The major players are Movistar, Orange, and Vodafone.
Or see if there is a more local provider, but this is only something someone can help with if you let people know which area of Spain you are in.


----------



## tebo53 (Sep 18, 2014)

KennyM said:


> Does anybody know which companies are reasonably priced, reliable and speedy installing broadband, any help gratefully received?


Hi,

You didn't mention the area you are living.

I use Movistar high speed fibre optic broadband. Very reliable and fast enough for all needs. Expensive though...

Steve


----------



## kalohi (May 6, 2012)

We use O2, which is the "low cost" branch of Movistar. We have a Movistar fiber connection and a Movistar router, all expertly connected by a technician wearing a Movistar uniform. But we pay O2 prices. There are two options: a 600Mg speed connection + landline + movil with 25Gb of data and unlimited calls, for 50€/month. Or 300Mb speed connection + landline + movil with 5Gb data and unlimited calls for 38€/month. 

We are very happy with them. We've never once had a problem. With three people working from home during the lockdown the internet connection came through with flying colors. Works brilliantly all the time.

Before having O2, we had one of the other big name internet providers, also with a fiber connection.

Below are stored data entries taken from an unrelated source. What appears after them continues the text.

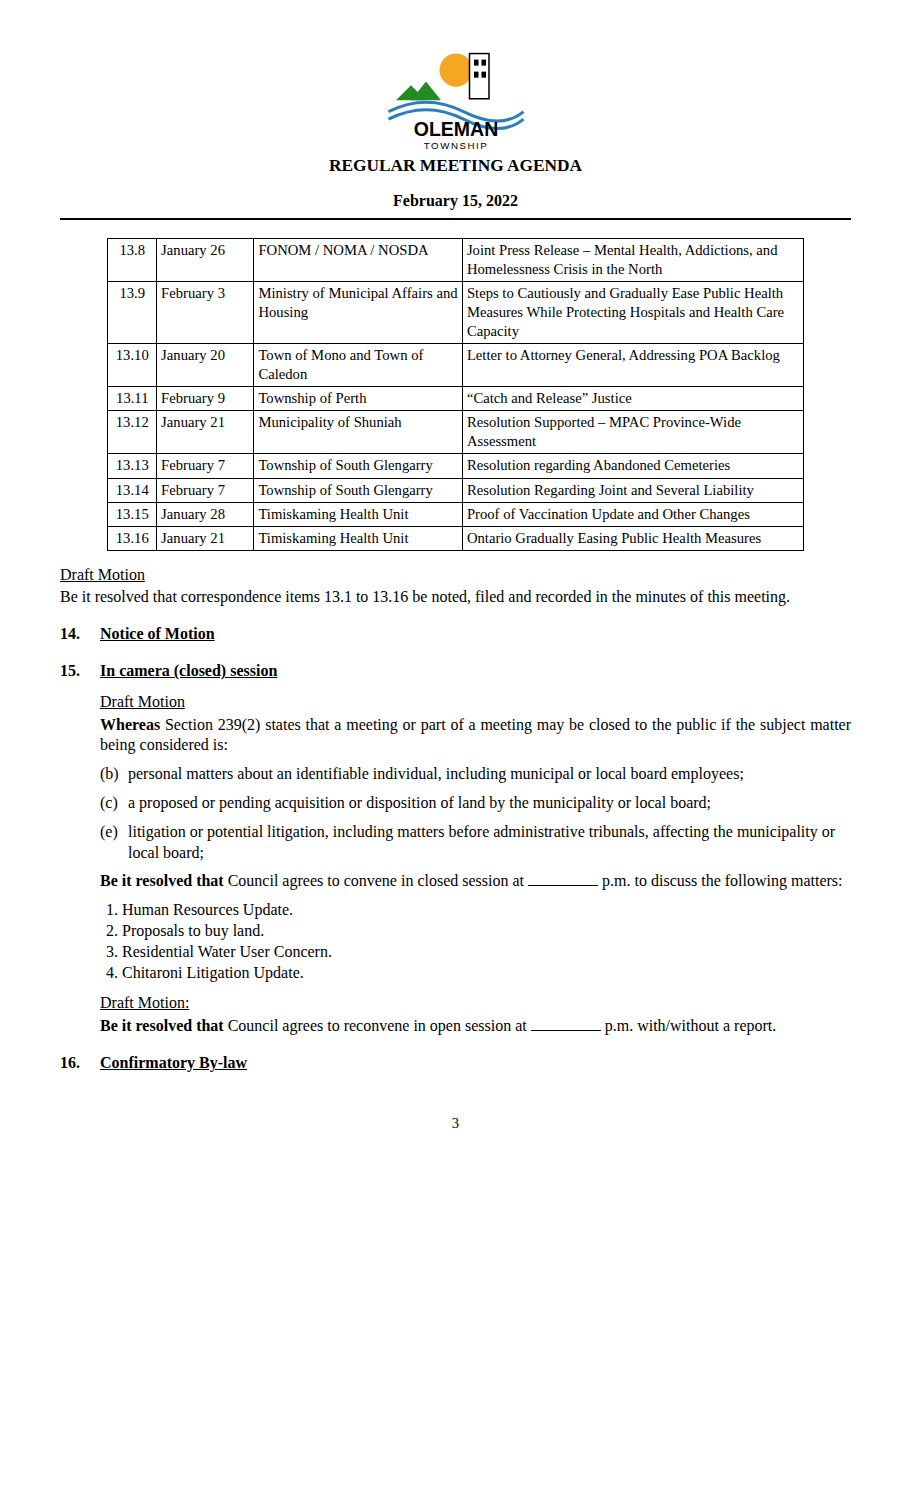REGULAR MEETING AGENDA
February 15, 2022
| 13.8 | January 26 | FONOM / NOMA / NOSDA | Joint Press Release – Mental Health, Addictions, and Homelessness Crisis in the North |
| 13.9 | February 3 | Ministry of Municipal Affairs and Housing | Steps to Cautiously and Gradually Ease Public Health Measures While Protecting Hospitals and Health Care Capacity |
| 13.10 | January 20 | Town of Mono and Town of Caledon | Letter to Attorney General, Addressing POA Backlog |
| 13.11 | February 9 | Township of Perth | “Catch and Release” Justice |
| 13.12 | January 21 | Municipality of Shuniah | Resolution Supported – MPAC Province-Wide Assessment |
| 13.13 | February 7 | Township of South Glengarry | Resolution regarding Abandoned Cemeteries |
| 13.14 | February 7 | Township of South Glengarry | Resolution Regarding Joint and Several Liability |
| 13.15 | January 28 | Timiskaming Health Unit | Proof of Vaccination Update and Other Changes |
| 13.16 | January 21 | Timiskaming Health Unit | Ontario Gradually Easing Public Health Measures |
Draft Motion
Be it resolved that correspondence items 13.1 to 13.16 be noted, filed and recorded in the minutes of this meeting.
14. Notice of Motion
15. In camera (closed) session
Draft Motion
Whereas Section 239(2) states that a meeting or part of a meeting may be closed to the public if the subject matter being considered is:
(b) personal matters about an identifiable individual, including municipal or local board employees;
(c) a proposed or pending acquisition or disposition of land by the municipality or local board;
(e) litigation or potential litigation, including matters before administrative tribunals, affecting the municipality or local board;
Be it resolved that Council agrees to convene in closed session at p.m. to discuss the following matters:
Human Resources Update.
Proposals to buy land.
Residential Water User Concern.
Chitaroni Litigation Update.
Draft Motion:
Be it resolved that Council agrees to reconvene in open session at p.m. with/without a report.
16. Confirmatory By-law
3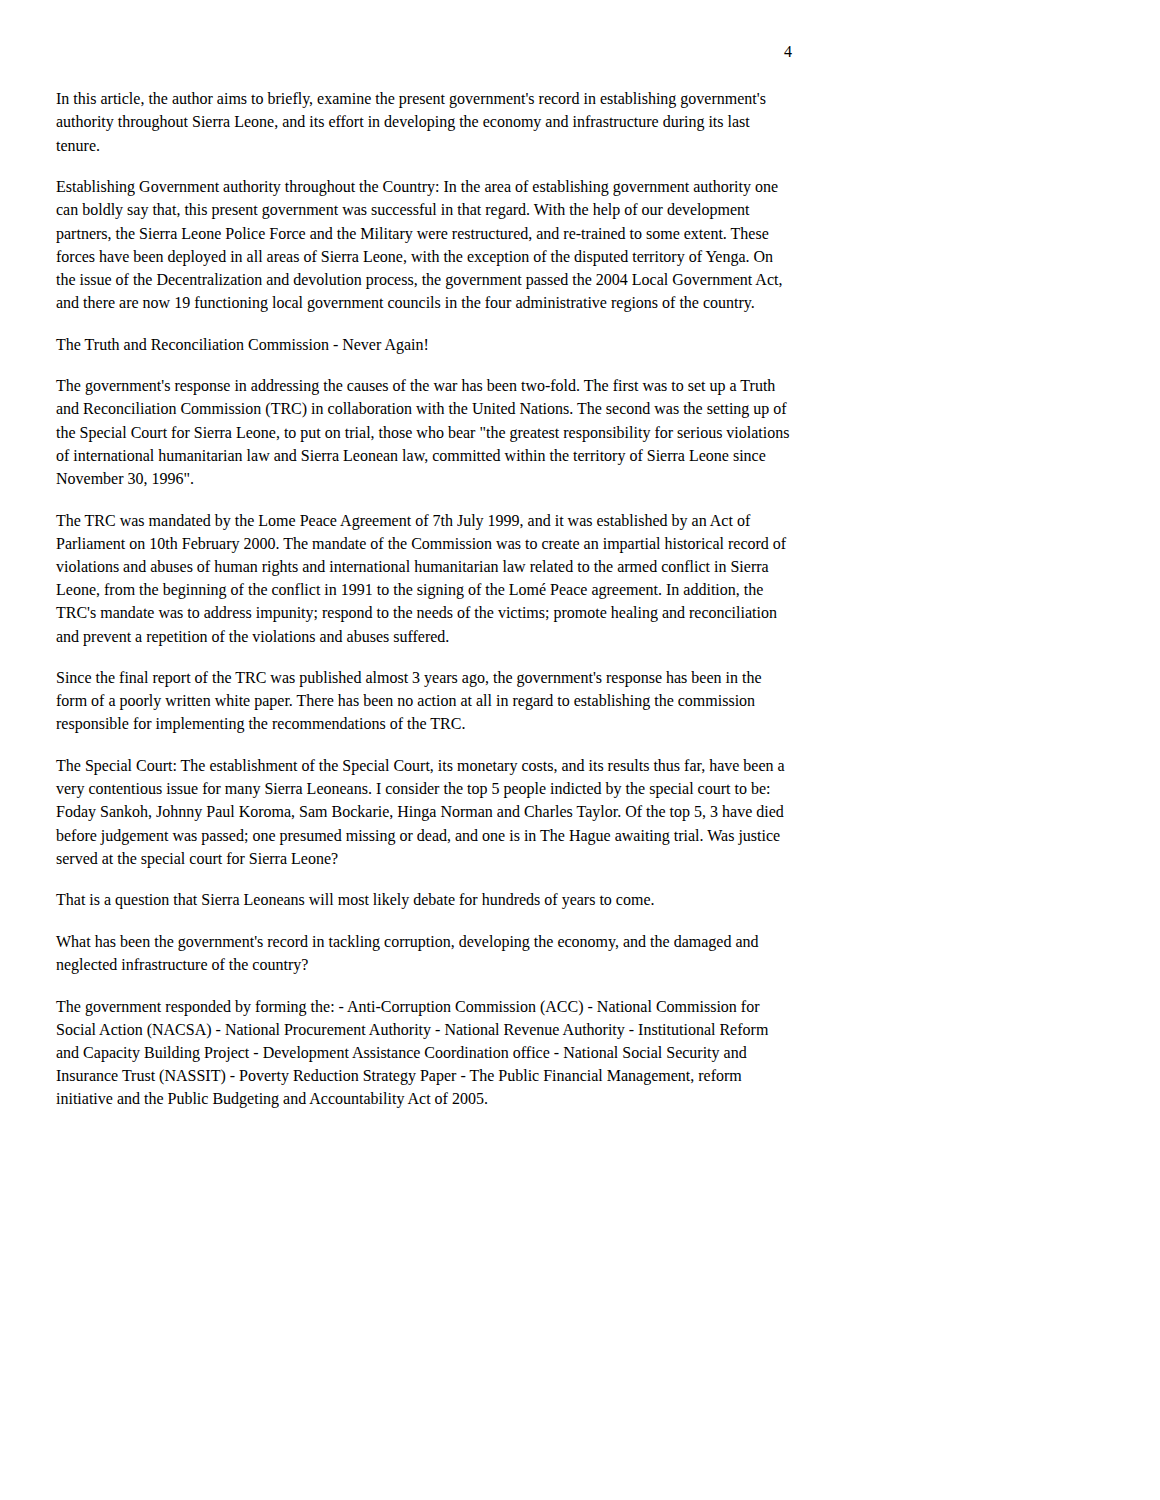4
In this article, the author aims to briefly, examine the present government's record in establishing government's authority throughout Sierra Leone, and its effort in developing the economy and infrastructure during its last tenure.
Establishing Government authority throughout the Country: In the area of establishing government authority one can boldly say that, this present government was successful in that regard. With the help of our development partners, the Sierra Leone Police Force and the Military were restructured, and re-trained to some extent. These forces have been deployed in all areas of Sierra Leone, with the exception of the disputed territory of Yenga. On the issue of the Decentralization and devolution process, the government passed the 2004 Local Government Act, and there are now 19 functioning local government councils in the four administrative regions of the country.
The Truth and Reconciliation Commission - Never Again!
The government's response in addressing the causes of the war has been two-fold. The first was to set up a Truth and Reconciliation Commission (TRC) in collaboration with the United Nations. The second was the setting up of the Special Court for Sierra Leone, to put on trial, those who bear "the greatest responsibility for serious violations of international humanitarian law and Sierra Leonean law, committed within the territory of Sierra Leone since November 30, 1996".
The TRC was mandated by the Lome Peace Agreement of 7th July 1999, and it was established by an Act of Parliament on 10th February 2000. The mandate of the Commission was to create an impartial historical record of violations and abuses of human rights and international humanitarian law related to the armed conflict in Sierra Leone, from the beginning of the conflict in 1991 to the signing of the Lomé Peace agreement. In addition, the TRC's mandate was to address impunity; respond to the needs of the victims; promote healing and reconciliation and prevent a repetition of the violations and abuses suffered.
Since the final report of the TRC was published almost 3 years ago, the government's response has been in the form of a poorly written white paper. There has been no action at all in regard to establishing the commission responsible for implementing the recommendations of the TRC.
The Special Court: The establishment of the Special Court, its monetary costs, and its results thus far, have been a very contentious issue for many Sierra Leoneans. I consider the top 5 people indicted by the special court to be: Foday Sankoh, Johnny Paul Koroma, Sam Bockarie, Hinga Norman and Charles Taylor. Of the top 5, 3 have died before judgement was passed; one presumed missing or dead, and one is in The Hague awaiting trial. Was justice served at the special court for Sierra Leone?
That is a question that Sierra Leoneans will most likely debate for hundreds of years to come.
What has been the government's record in tackling corruption, developing the economy, and the damaged and neglected infrastructure of the country?
The government responded by forming the: - Anti-Corruption Commission (ACC) - National Commission for Social Action (NACSA) - National Procurement Authority - National Revenue Authority - Institutional Reform and Capacity Building Project - Development Assistance Coordination office - National Social Security and Insurance Trust (NASSIT) - Poverty Reduction Strategy Paper - The Public Financial Management, reform initiative and the Public Budgeting and Accountability Act of 2005.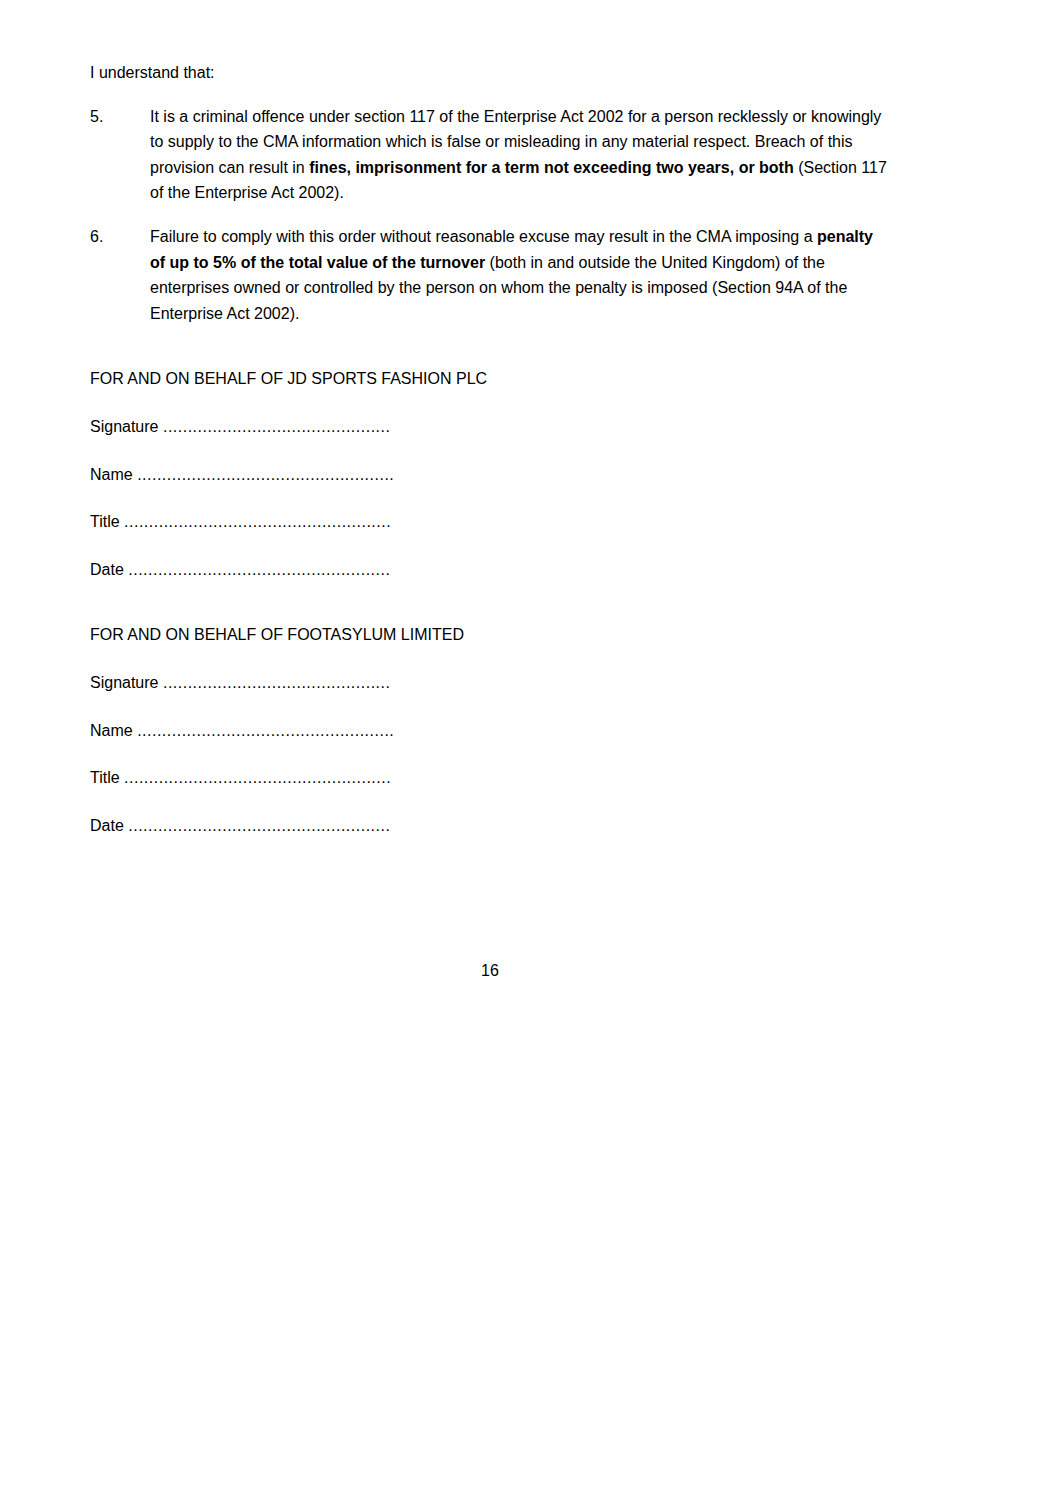I understand that:
It is a criminal offence under section 117 of the Enterprise Act 2002 for a person recklessly or knowingly to supply to the CMA information which is false or misleading in any material respect. Breach of this provision can result in fines, imprisonment for a term not exceeding two years, or both (Section 117 of the Enterprise Act 2002).
Failure to comply with this order without reasonable excuse may result in the CMA imposing a penalty of up to 5% of the total value of the turnover (both in and outside the United Kingdom) of the enterprises owned or controlled by the person on whom the penalty is imposed (Section 94A of the Enterprise Act 2002).
FOR AND ON BEHALF OF JD SPORTS FASHION PLC
Signature ..............................................
Name ....................................................
Title ......................................................
Date .....................................................
FOR AND ON BEHALF OF FOOTASYLUM LIMITED
Signature ..............................................
Name ....................................................
Title ......................................................
Date .....................................................
16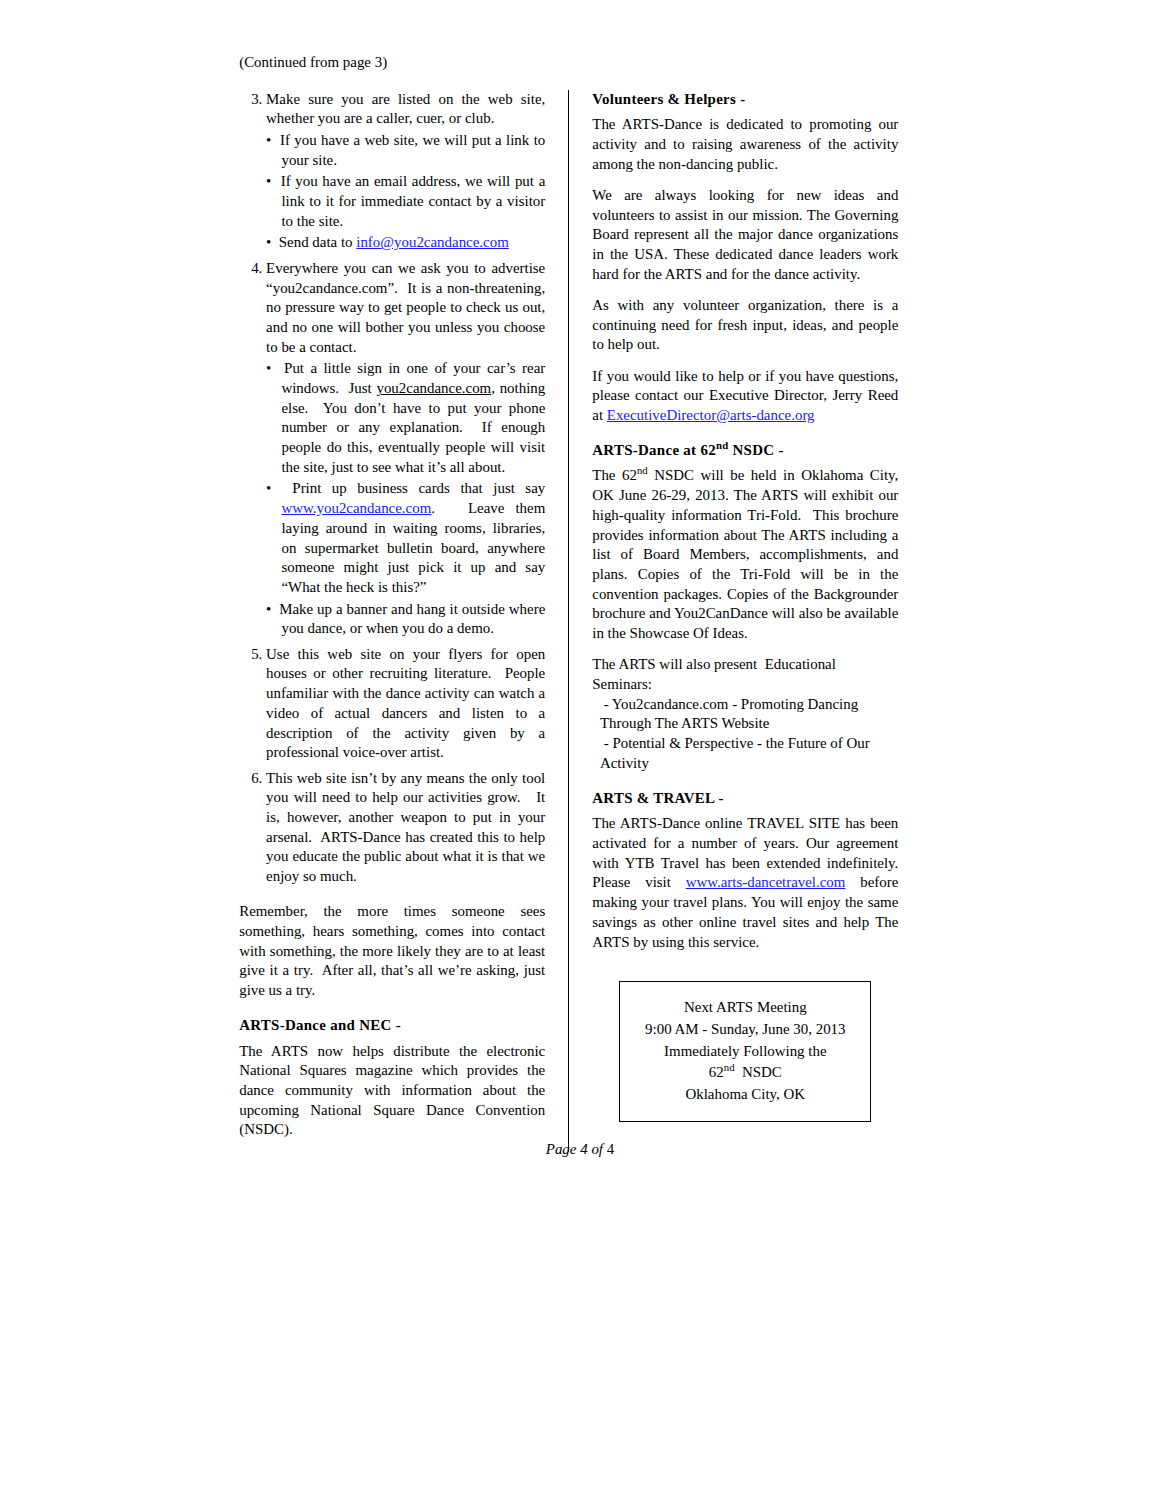(Continued from page 3)
Make sure you are listed on the web site, whether you are a caller, cuer, or club.
If you have a web site, we will put a link to your site.
If you have an email address, we will put a link to it for immediate contact by a visitor to the site.
Send data to info@you2candance.com
Everywhere you can we ask you to advertise “you2candance.com”. It is a non-threatening, no pressure way to get people to check us out, and no one will bother you unless you choose to be a contact.
Put a little sign in one of your car’s rear windows. Just you2candance.com, nothing else. You don’t have to put your phone number or any explanation. If enough people do this, eventually people will visit the site, just to see what it’s all about.
Print up business cards that just say www.you2candance.com. Leave them laying around in waiting rooms, libraries, on supermarket bulletin board, anywhere someone might just pick it up and say “What the heck is this?”
Make up a banner and hang it outside where you dance, or when you do a demo.
Use this web site on your flyers for open houses or other recruiting literature. People unfamiliar with the dance activity can watch a video of actual dancers and listen to a description of the activity given by a professional voice-over artist.
This web site isn’t by any means the only tool you will need to help our activities grow. It is, however, another weapon to put in your arsenal. ARTS-Dance has created this to help you educate the public about what it is that we enjoy so much.
Remember, the more times someone sees something, hears something, comes into contact with something, the more likely they are to at least give it a try. After all, that’s all we’re asking, just give us a try.
ARTS-Dance and NEC -
The ARTS now helps distribute the electronic National Squares magazine which provides the dance community with information about the upcoming National Square Dance Convention (NSDC).
Volunteers & Helpers -
The ARTS-Dance is dedicated to promoting our activity and to raising awareness of the activity among the non-dancing public.
We are always looking for new ideas and volunteers to assist in our mission. The Governing Board represent all the major dance organizations in the USA. These dedicated dance leaders work hard for the ARTS and for the dance activity.
As with any volunteer organization, there is a continuing need for fresh input, ideas, and people to help out.
If you would like to help or if you have questions, please contact our Executive Director, Jerry Reed at ExecutiveDirector@arts-dance.org
ARTS-Dance at 62nd NSDC -
The 62nd NSDC will be held in Oklahoma City, OK June 26-29, 2013. The ARTS will exhibit our high-quality information Tri-Fold. This brochure provides information about The ARTS including a list of Board Members, accomplishments, and plans. Copies of the Tri-Fold will be in the convention packages. Copies of the Backgrounder brochure and You2CanDance will also be available in the Showcase Of Ideas.
The ARTS will also present Educational Seminars:
- You2candance.com - Promoting Dancing Through The ARTS Website
- Potential & Perspective - the Future of Our Activity
ARTS & TRAVEL -
The ARTS-Dance online TRAVEL SITE has been activated for a number of years. Our agreement with YTB Travel has been extended indefinitely. Please visit www.arts-dancetravel.com before making your travel plans. You will enjoy the same savings as other online travel sites and help The ARTS by using this service.
Next ARTS Meeting
9:00 AM - Sunday, June 30, 2013
Immediately Following the
62nd NSDC
Oklahoma City, OK
Page 4 of 4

We had nothing but problems with them. The internet connection disappeared for hours at a time at least once a week. The landline worked when it felt like it, and eventually not at all. Their customer service was non-existent. I don't know why we didn't change sooner.


----------



## Overandout (Nov 10, 2012)

Don't expect great things from Spanish internet!

We have used quite few companies, some still operate, some went under / got taken over. They're all rubbish.

Currently we have a Movistar dedicated Fibre optic cable rated at 600Mb and still, if my wife is at home working connected to the remote server in the office, my kids using the PS4 and tablet, I still get a "poor internet" warning if I try to use Teams for a video conference....

The speed / capacity they sell you is the maximum, but the real day to day sped / capacity is way below that.


----------



## kalohi (May 6, 2012)

Overandout said:


> Don't expect great things from Spanish internet!
> 
> We have used quite few companies, some still operate, some went under / got taken over. They're all rubbish.
> 
> ...


I'm not doubting that that's your experience. But we do actually get the contracted 600Mb - so what you're describing is not _always_ the case.


----------



## tebo53 (Sep 18, 2014)

kalohi said:


> I'm not doubting that that's your experience. But we do actually get the contracted 600Mb - so what you're describing is not _always_ the case.


I agree with Kalohi...I've never had any problems with Movistar in the 5 years I've been using them and always had a good connection speed. Always got several phones, laptops, tablets and/or TV running at same time. 

Steve


----------



## Lynn R (Feb 21, 2014)

We have a broadband only service supplied by a small local company (no landline, mobiles or TV included). It's much slower than the current speeds companies like Movistar offer - only 30mbps rather than 600 - but we find it perfectly adequate for streaming live TV, running two laptops and downloading things like TV programmes, films and books. It costs €18 per month, we've been using the same company for several years now and it is very reliable.


----------